* [Data extracts]:
■ ■ ■
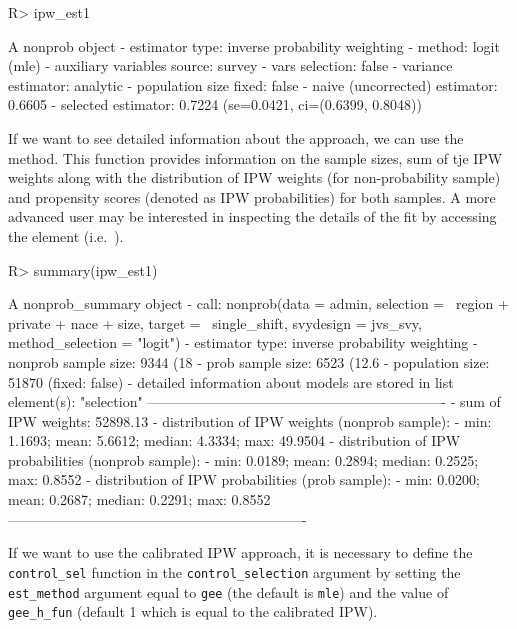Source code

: \documentclass[
]{jss}
\begin{document}
\begin{CodeChunk}
\begin{CodeInput}
R> ipw_est1
\end{CodeInput}
\begin{CodeOutput}
A nonprob object
 - estimator type: inverse probability weighting
 - method: logit (mle)
 - auxiliary variables source: survey
 - vars selection: false
 - variance estimator: analytic
 - population size fixed: false
 - naive (uncorrected) estimator: 0.6605
 - selected estimator: 0.7224 (se=0.0421, ci=(0.6399, 0.8048))
\end{CodeOutput}
\end{CodeChunk}

If we want to see detailed information about the approach, we can use
the  method. This function provides information on the
sample sizes, sum of tje IPW weights along with the distribution of IPW
weights (for non-probability sample) and propensity scores (denoted as
IPW probabilities) for both samples. A more advanced user may be
interested in inspecting the details of the fit by accessing the
 element (i.e.~).

\begin{CodeChunk}
\begin{CodeInput}
R> summary(ipw_est1)
\end{CodeInput}
\begin{CodeOutput}
A nonprob_summary object
 - call: nonprob(data = admin, selection = ~region + private + nace + 
    size, target = ~single_shift, svydesign = jvs_svy, method_selection = "logit")
 - estimator type: inverse probability weighting
 - nonprob sample size: 9344 (18%
 - prob sample size: 6523 (12.6%
 - population size: 51870 (fixed: false)
 - detailed information about models are stored in list element(s): "selection"
----------------------------------------------------------------
 - sum of IPW weights: 52898.13 
 - distribution of IPW weights (nonprob sample):
   - min: 1.1693; mean: 5.6612; median: 4.3334; max: 49.9504
 - distribution of IPW probabilities (nonprob sample):
   - min: 0.0189; mean: 0.2894; median: 0.2525; max: 0.8552
 - distribution of IPW probabilities (prob sample):
   - min: 0.0200; mean: 0.2687; median: 0.2291; max: 0.8552
----------------------------------------------------------------
\end{CodeOutput}
\end{CodeChunk}

If we want to use the calibrated IPW approach, it is necessary to define
the \texttt{control\_sel} function in the \texttt{control\_selection}
argument by setting the \texttt{est\_method} argument equal to
\texttt{gee} (the default is \texttt{mle}) and the value of
\texttt{gee\_h\_fun} (default 1 which is equal to the calibrated IPW).
\end{document}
■ ■ ■
* [Problem to solve]:
Scan the records above and show every line in which the word "function" occurs.

* [Answer to this task]:
the  method. This function provides information on the
the \texttt{control\_sel} function in the \texttt{control\_selection}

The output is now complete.